QUOTED PASSAGE →

┌────────

Up until recently, if I was given a compliment, I deflected. From discomfort, and so as not to appear arrogant. If someone told me I was doing well, I’d assume they were just saying it to be nice, but did not mean it.
But why? When I give people compliments, I’m rarely disingenuous about it, maybe 1% of the time. But on the other side, I was assuming 99% of the time others were being disingenuous, which frankly is a bit of an crappy move on my part. I was being genuine but they weren’t? That is a rude way to view other people.
I’m pretty sure this came from a place of insecurity, an internal questioning where I am not seeing myself the way they are and so I cannot accept their positive regard for me. And it was fed by feeling like I should be humble, because that is what nice people do.
That deflection had become a knee jerk reaction, but at a certain point it began to feel false. I’ve spent quite a few years trying to manoeuvre myself into a more fitting space work and career wise and at the moment, I generally feel like my work is a good fit for me. When I get compliments now they don’t bring up the same level of discomfort. Often they sit quite well. I see many contributing factors to this change. I’m older, and with more experiences experienced, I have a greater level of trust in my own competence and contribution.

└────────

[Saved data entries]
┌────────

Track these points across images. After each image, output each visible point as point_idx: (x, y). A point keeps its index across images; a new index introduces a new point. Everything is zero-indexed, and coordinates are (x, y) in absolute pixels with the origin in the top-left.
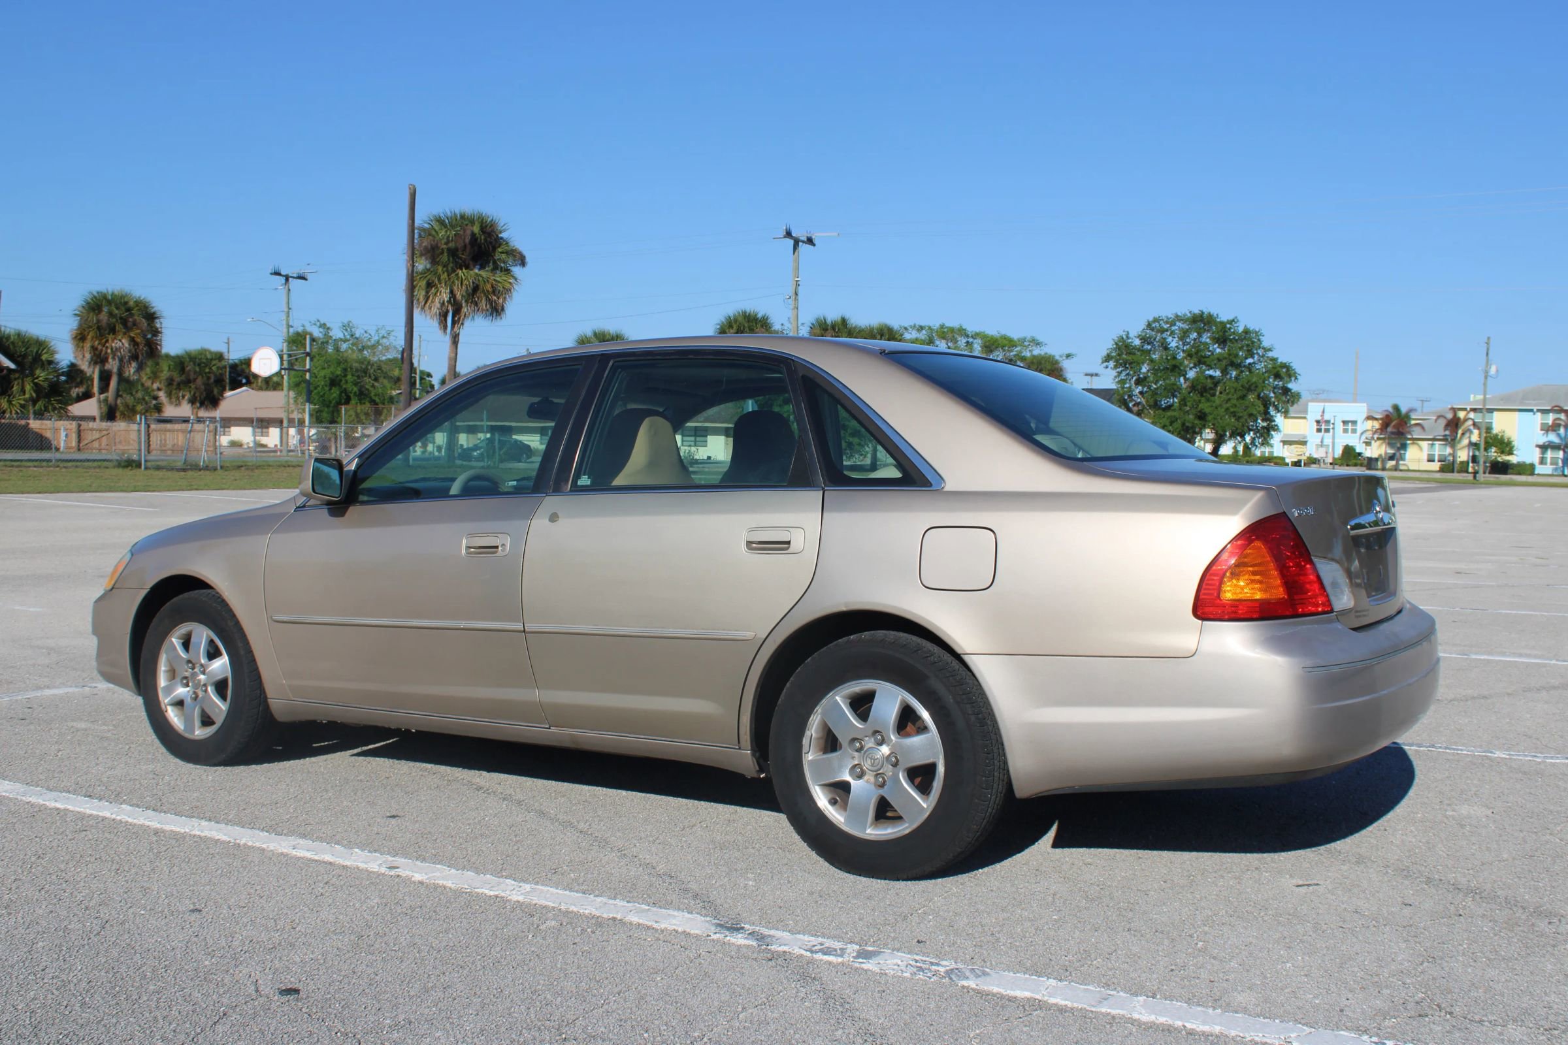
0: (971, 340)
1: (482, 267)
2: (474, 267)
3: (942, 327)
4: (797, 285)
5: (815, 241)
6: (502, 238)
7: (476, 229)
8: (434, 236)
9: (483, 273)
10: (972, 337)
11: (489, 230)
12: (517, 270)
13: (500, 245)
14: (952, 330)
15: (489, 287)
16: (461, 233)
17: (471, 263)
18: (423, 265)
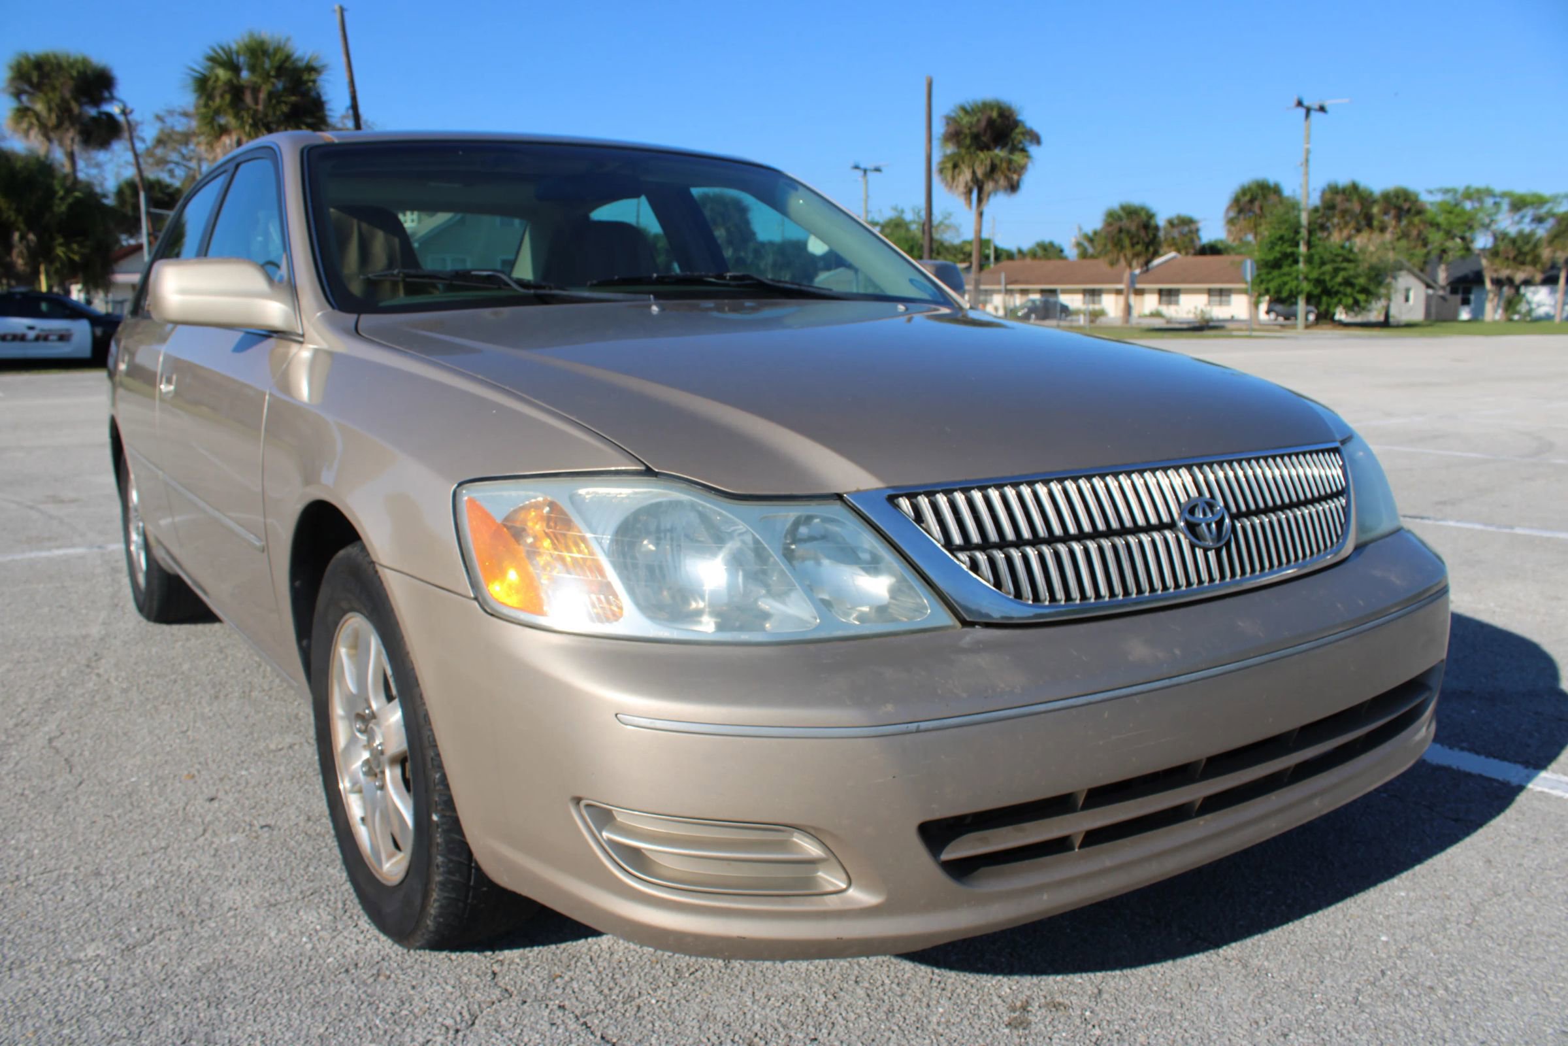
0: (1498, 200)
1: (1001, 148)
2: (996, 147)
3: (1468, 188)
4: (1308, 152)
5: (1327, 108)
6: (1018, 120)
7: (995, 114)
8: (958, 123)
9: (1002, 154)
10: (1499, 196)
11: (1006, 114)
12: (1033, 149)
13: (1017, 127)
14: (1478, 191)
15: (1004, 165)
16: (982, 118)
17: (992, 145)
18: (950, 149)
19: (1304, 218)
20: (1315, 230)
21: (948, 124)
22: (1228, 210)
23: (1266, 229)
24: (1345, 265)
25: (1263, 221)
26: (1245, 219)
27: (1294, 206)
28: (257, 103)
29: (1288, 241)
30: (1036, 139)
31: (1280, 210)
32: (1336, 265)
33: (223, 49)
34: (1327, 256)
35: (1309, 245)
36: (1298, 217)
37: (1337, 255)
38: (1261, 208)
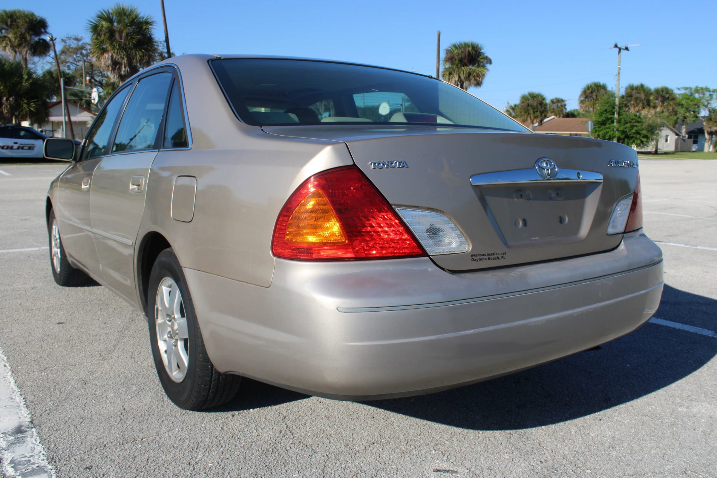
0: (711, 93)
1: (473, 65)
2: (470, 65)
3: (697, 87)
4: (620, 69)
5: (629, 49)
6: (482, 53)
7: (470, 49)
8: (452, 53)
9: (473, 68)
10: (713, 92)
11: (476, 49)
12: (488, 66)
13: (480, 55)
14: (702, 89)
15: (475, 74)
16: (464, 51)
17: (468, 64)
18: (448, 65)
19: (617, 101)
20: (622, 107)
21: (447, 53)
22: (580, 97)
23: (599, 106)
24: (636, 124)
25: (597, 102)
26: (588, 101)
27: (612, 95)
28: (121, 39)
29: (609, 112)
30: (490, 62)
31: (606, 97)
32: (632, 124)
33: (106, 12)
34: (628, 119)
35: (619, 114)
36: (614, 100)
37: (633, 119)
38: (596, 96)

└────────

WHAT YOU NEED TO DO →
1/ Rewrite the paragraph in the essay on compliments that begins "That deflection had become a knee jerk reaction" more briefly, keeping its main facts.
2/ Answer these questions from the essay on compliments:
(a) About how often does the writer say they are disingenuous when giving compliments?
(b) Apart from insecurity, what feeling fed the writer's habit of deflecting?
(c) How does the writer generally feel about their work at the moment?
3/ Carry on the essay on compliments from its last sentence.

ANSWERS TO EACH TASK →
1/ My automatic deflection eventually started to feel false. After years of steering myself toward a better-suited career, I now generally feel my work fits me, and compliments cause less discomfort and often sit well. Of the several reasons for this change, one is that I'm older and more experienced, so I trust my own competence and contribution more.

2/
(a) Maybe 1% of the time.
(b) A feeling that they should be humble, because that is what nice people do.
(c) They generally feel their work is a good fit for them.

3/
I’m also no longer buying into the idea that I need to be humble to be accepted. Instead, I often think about the sentiment of this quote from John Wooden: ‘You are just as good as anyone, but you're no better than anybody.’
So instead of changing the subject or downplaying the compliment, I have started saying thank you. ‘Thank you for saying that, I really appreciate it’. Pause, accept, appreciate. And hold eye contact while doing so.
I have many wobbly moments, self doubt rises daily. But accepting compliments and in the process allowing others to reflect back to me where I make a valued contribution often has the impact of giving me a ballast in these wobbly moments. I can remind myself that I have done good work before, and there is a high chance that I will continue to do good work. I can remind myself that I have navigated challenging experiences before and again, there is a good chance I will be able to navigate them again. In this way I proactively work on my internalised sense of confidence.
I do not plan on building my entire sense of self-worth on the compliments of others. If I did that without some level of scrutiny then I also commit to the opposite which is accepting all constructive criticism or just flat out negative feedback as being objectively true as well. That is not a good strategy.
But nor does it feel helpful to constantly deflect when someone is kind enough to offer me unprompted positive feedback. If I feel a kernel of truth in what they say then I let that swirl around a little. In the same way, if someone offers me constructive criticism then I reflect on that too, to see where the truth of it lies for me.
In this way compliments offer connection, to ourselves and to others. It is so hard to see ourselves clearly, so I choose to accept compliments as a kindness from someone else who cares enough to want me to feel seen.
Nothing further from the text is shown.